The handover took exactly one minute, from the moment the Black Hawk touched down at the isolated site to the time it took off, according to the footage.
"When they landed, I was expecting to have words with them, but the soldiers were in a hurry and were so nervous. We shook hands with only a few of them before they fled," one of the insurgents involved in Sgt. Bergdahl's release says in the Taliban video.
A statement that accompanied the video quoted Taliban leader Mullah Mohammad Omar praising the concurrent release of five Taliban officials from the US prison at Guantánamo a “significant achievement” for the movement.
The exchange comes as the US is preparing to draw down its troops from 33,000 to less than 10,000 in 2015, and completely pull out in 2016.
US Defense Secretary Chuck Hagel said on NBC’s Meet the Press on Sunday that Bergdahl’s exchange might “be a new opening that can produce an agreement” between the Taliban and the Afghan government, which the US has been pushing for.
A Taliban spokesman retorted that “It won’t help the peace process in any way, because we don’t believe in the peace process,” according to the Long War Journal.

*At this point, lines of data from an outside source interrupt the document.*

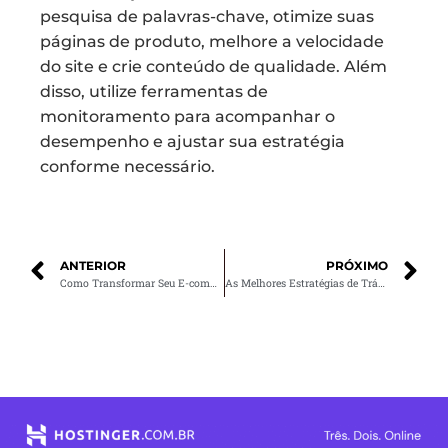
pesquisa de palavras-chave, otimize suas
páginas de produto, melhore a velocidade
do site e crie conteúdo de qualidade. Além
disso, utilize ferramentas de
monitoramento para acompanhar o
desempenho e ajustar sua estratégia
conforme necessário.
ANTERIOR
PRÓXIMO
Como Transformar Seu E-commerce em uma Máquina de Vendas com Marketing Digital
As Melhores Estratégias de Tráfego Pago para Vender Mais em Sua Loja Virtual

In response to accusations that the Taliban release will be counterproductive, The Christian Science Monitor’s Dan Murphy writes that ending a war “requires hard choices, and that moment has arrived for the US.”
... it's also possibly that these men, older and wiser heads than many of the commanders in the field who have little political experience, will be interested in cutting deals with the Afghan government after so much bloodshed. With the group in Qatar for the next year, government representatives will have a chance to find out.
Journalist Anand Gopal, writing in 2010, told the tale of senior lieutenants of Taliban leader Mullah Omar getting together and planning to surrender to Karzai's government just as Kandahar was about to fall in 2001. The group sent a letter to Karzai, acknowledging him as the leader of Afghanistan, and promised no resistance when NATO sought to take Kandahar. The men sought immunity from prosecution in exchange for all this.
Karzai, aware that many of the warlords who had fought the Taliban were eager for revenge and that the US was not interested in dealing with the group, ignored the overture.
"Widespread intimidation and harassment of these former Taliban ensued," Gopal writes. "Sympathetic figures in the government told (Muhammad) Haqqani and others in the group that they should flee the country, for they would not be safe in Afghanistan. So the men eventually vanished across the border into Pakistan's Baluchistan Province. Many of the signatories of the letter were to become leading figures in the insurgency."